> **YOUR ASSIGNMENT**: Go through the material below and state how many lines include "cecece", giving the number only.

> **RECORDS SUPPLIED**:
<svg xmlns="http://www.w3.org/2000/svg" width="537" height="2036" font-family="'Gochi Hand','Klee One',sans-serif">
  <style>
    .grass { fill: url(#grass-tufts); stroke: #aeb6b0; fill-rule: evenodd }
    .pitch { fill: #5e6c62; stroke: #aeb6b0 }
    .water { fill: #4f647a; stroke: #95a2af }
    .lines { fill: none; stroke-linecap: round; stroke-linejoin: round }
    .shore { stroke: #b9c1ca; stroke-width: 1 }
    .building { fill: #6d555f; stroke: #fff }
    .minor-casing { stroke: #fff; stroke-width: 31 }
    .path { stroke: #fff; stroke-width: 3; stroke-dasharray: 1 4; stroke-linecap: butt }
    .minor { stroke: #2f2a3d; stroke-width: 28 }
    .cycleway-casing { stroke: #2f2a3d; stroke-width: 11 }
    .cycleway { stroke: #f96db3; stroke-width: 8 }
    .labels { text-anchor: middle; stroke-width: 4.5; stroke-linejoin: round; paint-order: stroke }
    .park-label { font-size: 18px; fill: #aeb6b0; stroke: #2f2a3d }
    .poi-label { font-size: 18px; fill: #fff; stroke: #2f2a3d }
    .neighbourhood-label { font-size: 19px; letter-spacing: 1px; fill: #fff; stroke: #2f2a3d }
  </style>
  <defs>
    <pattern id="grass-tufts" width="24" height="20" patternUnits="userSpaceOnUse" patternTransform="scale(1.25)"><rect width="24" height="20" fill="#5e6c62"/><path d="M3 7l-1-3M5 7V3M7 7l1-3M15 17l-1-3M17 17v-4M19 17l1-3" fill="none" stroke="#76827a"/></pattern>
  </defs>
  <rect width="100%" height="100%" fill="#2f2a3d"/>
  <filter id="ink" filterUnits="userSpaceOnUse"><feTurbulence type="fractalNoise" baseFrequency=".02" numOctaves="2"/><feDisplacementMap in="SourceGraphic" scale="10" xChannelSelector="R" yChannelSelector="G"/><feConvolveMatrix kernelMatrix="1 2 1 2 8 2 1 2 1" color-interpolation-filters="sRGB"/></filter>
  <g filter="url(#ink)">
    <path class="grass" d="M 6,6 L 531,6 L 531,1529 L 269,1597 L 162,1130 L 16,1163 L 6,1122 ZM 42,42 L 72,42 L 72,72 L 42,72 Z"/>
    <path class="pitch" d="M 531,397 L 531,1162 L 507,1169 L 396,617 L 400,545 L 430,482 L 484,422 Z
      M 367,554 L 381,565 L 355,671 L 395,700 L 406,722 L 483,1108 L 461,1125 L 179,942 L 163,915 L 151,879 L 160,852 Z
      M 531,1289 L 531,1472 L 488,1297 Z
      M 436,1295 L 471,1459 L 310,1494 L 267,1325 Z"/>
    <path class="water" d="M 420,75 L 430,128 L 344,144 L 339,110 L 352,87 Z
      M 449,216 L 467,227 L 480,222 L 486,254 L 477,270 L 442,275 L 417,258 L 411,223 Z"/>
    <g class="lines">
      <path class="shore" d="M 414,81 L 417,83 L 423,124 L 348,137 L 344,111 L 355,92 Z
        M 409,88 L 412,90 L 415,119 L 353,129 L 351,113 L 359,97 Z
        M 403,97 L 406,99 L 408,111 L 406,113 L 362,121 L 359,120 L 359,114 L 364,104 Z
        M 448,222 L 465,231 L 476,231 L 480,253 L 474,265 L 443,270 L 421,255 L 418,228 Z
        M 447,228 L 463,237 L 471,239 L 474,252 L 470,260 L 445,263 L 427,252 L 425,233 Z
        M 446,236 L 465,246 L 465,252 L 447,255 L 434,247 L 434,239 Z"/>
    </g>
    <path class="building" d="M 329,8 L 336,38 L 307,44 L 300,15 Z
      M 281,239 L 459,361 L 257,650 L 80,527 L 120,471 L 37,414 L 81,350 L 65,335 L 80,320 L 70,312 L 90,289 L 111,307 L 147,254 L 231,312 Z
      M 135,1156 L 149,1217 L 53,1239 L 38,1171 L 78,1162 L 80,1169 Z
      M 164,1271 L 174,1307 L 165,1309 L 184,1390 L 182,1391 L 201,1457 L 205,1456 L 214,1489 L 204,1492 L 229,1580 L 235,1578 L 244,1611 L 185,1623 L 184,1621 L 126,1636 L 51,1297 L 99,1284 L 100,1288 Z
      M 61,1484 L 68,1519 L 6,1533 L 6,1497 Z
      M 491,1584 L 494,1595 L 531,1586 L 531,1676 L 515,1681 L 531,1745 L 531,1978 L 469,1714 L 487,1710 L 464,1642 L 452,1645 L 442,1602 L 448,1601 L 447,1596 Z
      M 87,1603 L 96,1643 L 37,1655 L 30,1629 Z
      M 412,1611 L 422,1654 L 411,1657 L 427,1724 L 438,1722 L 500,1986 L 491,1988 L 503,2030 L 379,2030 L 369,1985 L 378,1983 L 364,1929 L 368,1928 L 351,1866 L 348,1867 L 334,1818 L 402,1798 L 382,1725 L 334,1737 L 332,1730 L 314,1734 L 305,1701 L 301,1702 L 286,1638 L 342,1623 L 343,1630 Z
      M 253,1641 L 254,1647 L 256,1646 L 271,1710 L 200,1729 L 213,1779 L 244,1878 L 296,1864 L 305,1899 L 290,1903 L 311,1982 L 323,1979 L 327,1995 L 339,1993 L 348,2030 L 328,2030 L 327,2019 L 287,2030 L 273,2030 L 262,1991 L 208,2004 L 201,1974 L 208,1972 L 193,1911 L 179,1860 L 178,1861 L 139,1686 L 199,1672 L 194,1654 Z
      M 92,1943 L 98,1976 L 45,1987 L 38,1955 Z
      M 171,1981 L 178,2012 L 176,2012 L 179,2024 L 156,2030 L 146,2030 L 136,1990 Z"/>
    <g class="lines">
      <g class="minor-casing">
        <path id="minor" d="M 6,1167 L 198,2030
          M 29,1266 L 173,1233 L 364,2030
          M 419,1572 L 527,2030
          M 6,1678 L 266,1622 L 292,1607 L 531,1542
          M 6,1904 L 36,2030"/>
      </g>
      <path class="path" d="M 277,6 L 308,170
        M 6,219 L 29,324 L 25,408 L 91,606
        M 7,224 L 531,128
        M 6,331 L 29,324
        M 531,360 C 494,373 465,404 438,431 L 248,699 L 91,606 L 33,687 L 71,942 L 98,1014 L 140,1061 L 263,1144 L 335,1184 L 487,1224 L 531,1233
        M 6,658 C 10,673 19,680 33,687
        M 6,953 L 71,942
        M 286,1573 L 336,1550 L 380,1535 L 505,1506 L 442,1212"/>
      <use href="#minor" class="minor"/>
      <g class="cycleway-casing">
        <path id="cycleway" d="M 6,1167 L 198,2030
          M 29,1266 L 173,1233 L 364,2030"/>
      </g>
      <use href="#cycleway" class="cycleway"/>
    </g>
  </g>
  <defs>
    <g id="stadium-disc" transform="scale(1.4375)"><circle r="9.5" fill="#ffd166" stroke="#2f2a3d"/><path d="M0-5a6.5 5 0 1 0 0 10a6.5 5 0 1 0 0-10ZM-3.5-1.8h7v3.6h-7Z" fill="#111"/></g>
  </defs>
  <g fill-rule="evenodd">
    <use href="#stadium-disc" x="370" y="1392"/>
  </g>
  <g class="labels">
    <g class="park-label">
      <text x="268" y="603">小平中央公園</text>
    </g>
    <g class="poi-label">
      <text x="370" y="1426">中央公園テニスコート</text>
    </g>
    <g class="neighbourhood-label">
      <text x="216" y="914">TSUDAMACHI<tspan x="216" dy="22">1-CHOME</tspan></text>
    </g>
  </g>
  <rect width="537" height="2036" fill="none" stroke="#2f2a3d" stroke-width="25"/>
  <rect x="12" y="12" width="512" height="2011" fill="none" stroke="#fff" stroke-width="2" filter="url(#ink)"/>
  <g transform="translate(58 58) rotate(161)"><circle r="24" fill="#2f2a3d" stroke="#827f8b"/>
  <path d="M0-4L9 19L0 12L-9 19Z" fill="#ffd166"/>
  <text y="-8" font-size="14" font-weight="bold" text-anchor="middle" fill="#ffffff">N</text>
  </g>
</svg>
...
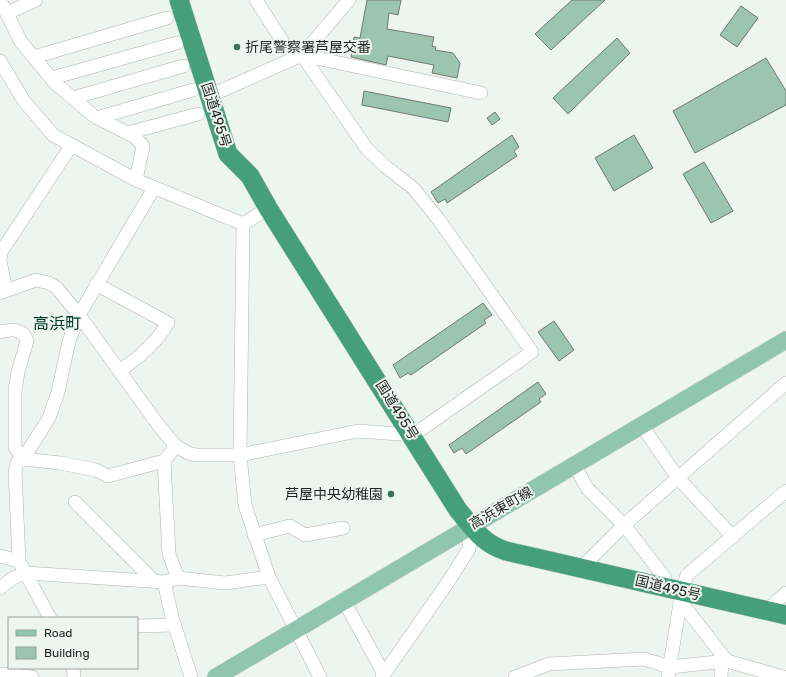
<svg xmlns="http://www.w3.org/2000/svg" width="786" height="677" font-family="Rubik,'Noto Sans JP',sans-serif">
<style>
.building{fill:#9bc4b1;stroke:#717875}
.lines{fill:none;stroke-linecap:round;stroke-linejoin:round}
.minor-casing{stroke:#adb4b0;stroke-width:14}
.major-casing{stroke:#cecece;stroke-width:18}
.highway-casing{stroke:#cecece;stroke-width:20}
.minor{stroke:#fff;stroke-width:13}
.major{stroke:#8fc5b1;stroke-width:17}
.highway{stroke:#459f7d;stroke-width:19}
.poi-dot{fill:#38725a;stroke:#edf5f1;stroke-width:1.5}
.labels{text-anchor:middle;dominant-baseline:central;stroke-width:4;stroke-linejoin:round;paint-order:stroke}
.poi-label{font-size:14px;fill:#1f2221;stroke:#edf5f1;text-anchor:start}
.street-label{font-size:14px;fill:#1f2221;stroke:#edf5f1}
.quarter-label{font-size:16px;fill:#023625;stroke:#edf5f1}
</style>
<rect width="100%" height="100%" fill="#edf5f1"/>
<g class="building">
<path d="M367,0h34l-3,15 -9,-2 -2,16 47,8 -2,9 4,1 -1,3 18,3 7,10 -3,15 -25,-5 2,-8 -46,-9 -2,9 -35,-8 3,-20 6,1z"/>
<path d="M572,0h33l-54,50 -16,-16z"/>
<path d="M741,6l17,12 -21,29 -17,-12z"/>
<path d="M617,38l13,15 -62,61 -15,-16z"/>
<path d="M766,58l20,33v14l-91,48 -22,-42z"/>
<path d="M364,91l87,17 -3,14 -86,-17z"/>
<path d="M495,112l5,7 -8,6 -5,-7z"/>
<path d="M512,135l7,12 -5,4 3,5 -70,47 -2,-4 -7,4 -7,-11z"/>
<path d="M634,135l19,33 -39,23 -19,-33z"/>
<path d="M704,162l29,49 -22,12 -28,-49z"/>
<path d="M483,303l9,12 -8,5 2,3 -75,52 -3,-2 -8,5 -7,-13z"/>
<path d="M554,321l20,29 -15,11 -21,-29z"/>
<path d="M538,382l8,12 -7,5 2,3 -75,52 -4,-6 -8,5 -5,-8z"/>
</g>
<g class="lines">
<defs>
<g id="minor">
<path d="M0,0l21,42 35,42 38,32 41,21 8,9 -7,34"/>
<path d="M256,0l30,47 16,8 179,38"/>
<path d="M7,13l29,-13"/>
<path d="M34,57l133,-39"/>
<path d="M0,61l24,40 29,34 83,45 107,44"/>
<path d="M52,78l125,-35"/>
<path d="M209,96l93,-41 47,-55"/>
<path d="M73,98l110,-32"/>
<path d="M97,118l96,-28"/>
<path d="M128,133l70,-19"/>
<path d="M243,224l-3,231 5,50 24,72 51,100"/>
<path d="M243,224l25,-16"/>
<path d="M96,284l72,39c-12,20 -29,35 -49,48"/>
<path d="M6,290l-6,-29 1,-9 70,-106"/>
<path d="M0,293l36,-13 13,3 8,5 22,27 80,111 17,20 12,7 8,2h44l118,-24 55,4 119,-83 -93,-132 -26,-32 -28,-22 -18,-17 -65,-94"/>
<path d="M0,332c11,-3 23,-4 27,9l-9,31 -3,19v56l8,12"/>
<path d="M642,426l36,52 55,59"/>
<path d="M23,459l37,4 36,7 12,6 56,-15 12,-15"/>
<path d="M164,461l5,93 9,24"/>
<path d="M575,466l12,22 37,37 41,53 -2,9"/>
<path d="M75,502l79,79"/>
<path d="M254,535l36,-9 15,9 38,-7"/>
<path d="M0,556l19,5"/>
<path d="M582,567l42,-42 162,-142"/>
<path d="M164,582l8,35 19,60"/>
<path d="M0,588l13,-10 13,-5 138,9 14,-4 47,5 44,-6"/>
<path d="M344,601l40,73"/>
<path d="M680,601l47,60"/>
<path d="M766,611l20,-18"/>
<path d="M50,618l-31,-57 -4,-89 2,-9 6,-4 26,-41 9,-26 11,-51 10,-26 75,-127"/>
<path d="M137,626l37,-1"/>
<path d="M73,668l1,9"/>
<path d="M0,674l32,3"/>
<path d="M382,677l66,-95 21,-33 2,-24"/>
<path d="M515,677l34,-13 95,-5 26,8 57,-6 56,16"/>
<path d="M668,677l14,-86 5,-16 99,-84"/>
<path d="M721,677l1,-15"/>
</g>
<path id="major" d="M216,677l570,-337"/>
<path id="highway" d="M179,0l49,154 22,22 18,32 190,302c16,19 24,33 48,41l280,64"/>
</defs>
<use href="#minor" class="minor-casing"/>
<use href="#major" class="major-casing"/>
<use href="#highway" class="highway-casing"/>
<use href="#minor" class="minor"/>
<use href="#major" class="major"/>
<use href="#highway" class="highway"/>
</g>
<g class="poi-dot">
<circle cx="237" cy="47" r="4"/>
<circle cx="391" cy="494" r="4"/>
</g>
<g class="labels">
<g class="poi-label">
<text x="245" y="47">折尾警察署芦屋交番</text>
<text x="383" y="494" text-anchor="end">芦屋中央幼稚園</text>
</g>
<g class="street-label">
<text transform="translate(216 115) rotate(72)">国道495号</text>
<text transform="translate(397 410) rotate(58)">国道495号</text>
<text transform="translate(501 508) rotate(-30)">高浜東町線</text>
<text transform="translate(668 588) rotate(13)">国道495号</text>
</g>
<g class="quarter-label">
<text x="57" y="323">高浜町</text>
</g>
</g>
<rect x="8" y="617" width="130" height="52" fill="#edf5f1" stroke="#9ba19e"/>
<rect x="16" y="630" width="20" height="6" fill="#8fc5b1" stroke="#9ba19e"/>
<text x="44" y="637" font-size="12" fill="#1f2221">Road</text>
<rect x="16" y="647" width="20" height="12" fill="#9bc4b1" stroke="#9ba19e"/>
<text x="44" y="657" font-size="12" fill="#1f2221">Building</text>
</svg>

> **EXERCISE OUTPUT**: 2